Transcribed page contents ::
────────────────
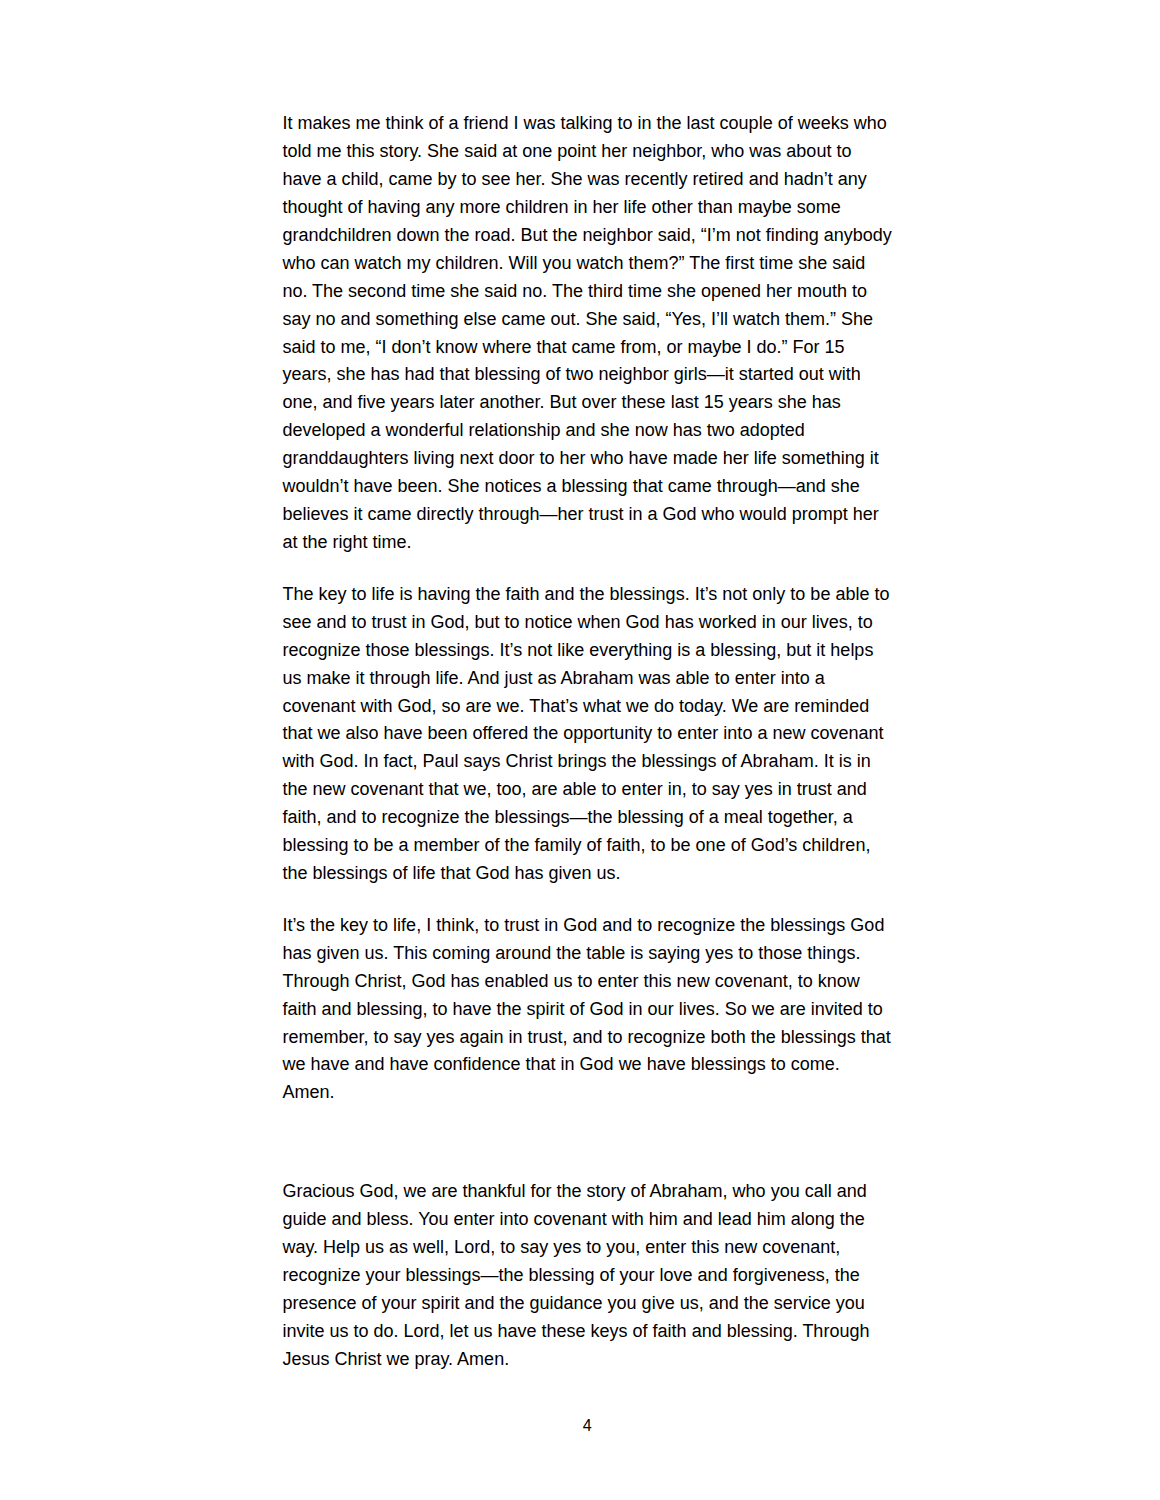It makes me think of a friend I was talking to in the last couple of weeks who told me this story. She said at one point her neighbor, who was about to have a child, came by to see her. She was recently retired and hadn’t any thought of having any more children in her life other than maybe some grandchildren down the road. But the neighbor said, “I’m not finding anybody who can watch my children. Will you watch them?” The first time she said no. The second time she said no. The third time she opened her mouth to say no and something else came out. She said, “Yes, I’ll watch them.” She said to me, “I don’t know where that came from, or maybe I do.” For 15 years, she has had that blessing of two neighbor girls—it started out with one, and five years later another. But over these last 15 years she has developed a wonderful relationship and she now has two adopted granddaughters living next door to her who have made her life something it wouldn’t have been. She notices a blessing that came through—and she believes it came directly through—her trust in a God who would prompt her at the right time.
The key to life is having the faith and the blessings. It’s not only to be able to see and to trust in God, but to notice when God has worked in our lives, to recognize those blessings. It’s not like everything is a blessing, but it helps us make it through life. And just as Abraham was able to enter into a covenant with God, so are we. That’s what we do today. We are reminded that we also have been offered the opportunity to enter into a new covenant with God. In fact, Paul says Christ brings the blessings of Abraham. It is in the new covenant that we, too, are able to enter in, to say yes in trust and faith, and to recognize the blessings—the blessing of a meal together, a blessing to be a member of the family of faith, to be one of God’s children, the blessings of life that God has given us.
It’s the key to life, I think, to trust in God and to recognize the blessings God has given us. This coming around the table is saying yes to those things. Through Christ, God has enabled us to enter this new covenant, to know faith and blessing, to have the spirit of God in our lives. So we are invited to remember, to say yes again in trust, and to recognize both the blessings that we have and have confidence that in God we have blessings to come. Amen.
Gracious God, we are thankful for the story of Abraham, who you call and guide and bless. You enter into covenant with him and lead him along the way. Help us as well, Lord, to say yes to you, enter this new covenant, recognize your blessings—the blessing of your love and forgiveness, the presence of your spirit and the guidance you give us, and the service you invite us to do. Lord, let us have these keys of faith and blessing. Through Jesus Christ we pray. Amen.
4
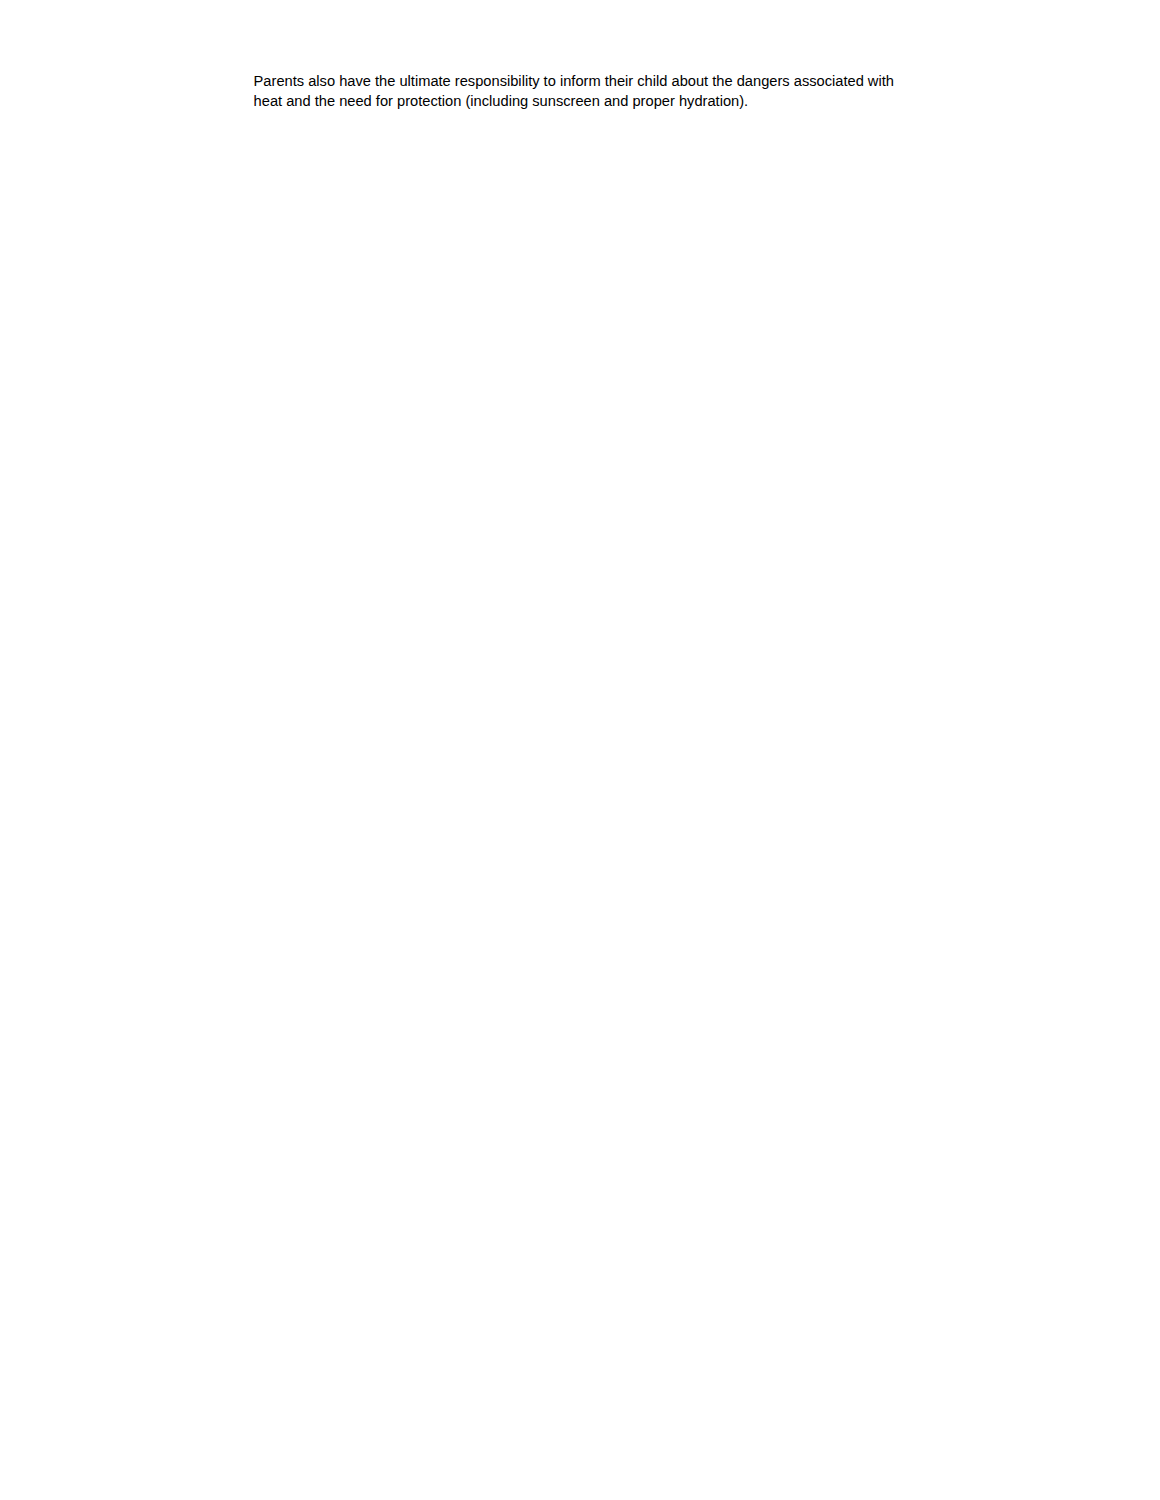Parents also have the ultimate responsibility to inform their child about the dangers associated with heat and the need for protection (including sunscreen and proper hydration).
────────────────
Exercise :: Pictures are to be dropped; every line of the records is to be returned unchanged.

Response area ::
It makes me think of a friend I was talking to in the last couple of weeks who told me this story. She said at one point her neighbor, who was about to have a child, came by to see her. She was recently retired and hadn’t any thought of having any more children in her life other than maybe some grandchildren down the road. But the neighbor said, “I’m not finding anybody who can watch my children. Will you watch them?” The first time she said no. The second time she said no. The third time she opened her mouth to say no and something else came out. She said, “Yes, I’ll watch them.” She said to me, “I don’t know where that came from, or maybe I do.” For 15 years, she has had that blessing of two neighbor girls—it started out with one, and five years later another. But over these last 15 years she has developed a wonderful relationship and she now has two adopted granddaughters living next door to her who have made her life something it wouldn’t have been. She notices a blessing that came through—and she believes it came directly through—her trust in a God who would prompt her at the right time.
The key to life is having the faith and the blessings. It’s not only to be able to see and to trust in God, but to notice when God has worked in our lives, to recognize those blessings. It’s not like everything is a blessing, but it helps us make it through life. And just as Abraham was able to enter into a covenant with God, so are we. That’s what we do today. We are reminded that we also have been offered the opportunity to enter into a new covenant with God. In fact, Paul says Christ brings the blessings of Abraham. It is in the new covenant that we, too, are able to enter in, to say yes in trust and faith, and to recognize the blessings—the blessing of a meal together, a blessing to be a member of the family of faith, to be one of God’s children, the blessings of life that God has given us.
It’s the key to life, I think, to trust in God and to recognize the blessings God has given us. This coming around the table is saying yes to those things. Through Christ, God has enabled us to enter this new covenant, to know faith and blessing, to have the spirit of God in our lives. So we are invited to remember, to say yes again in trust, and to recognize both the blessings that we have and have confidence that in God we have blessings to come. Amen.
Gracious God, we are thankful for the story of Abraham, who you call and guide and bless. You enter into covenant with him and lead him along the way. Help us as well, Lord, to say yes to you, enter this new covenant, recognize your blessings—the blessing of your love and forgiveness, the presence of your spirit and the guidance you give us, and the service you invite us to do. Lord, let us have these keys of faith and blessing. Through Jesus Christ we pray. Amen.
4
Parents also have the ultimate responsibility to inform their child about the dangers associated with heat and the need for protection (including sunscreen and proper hydration).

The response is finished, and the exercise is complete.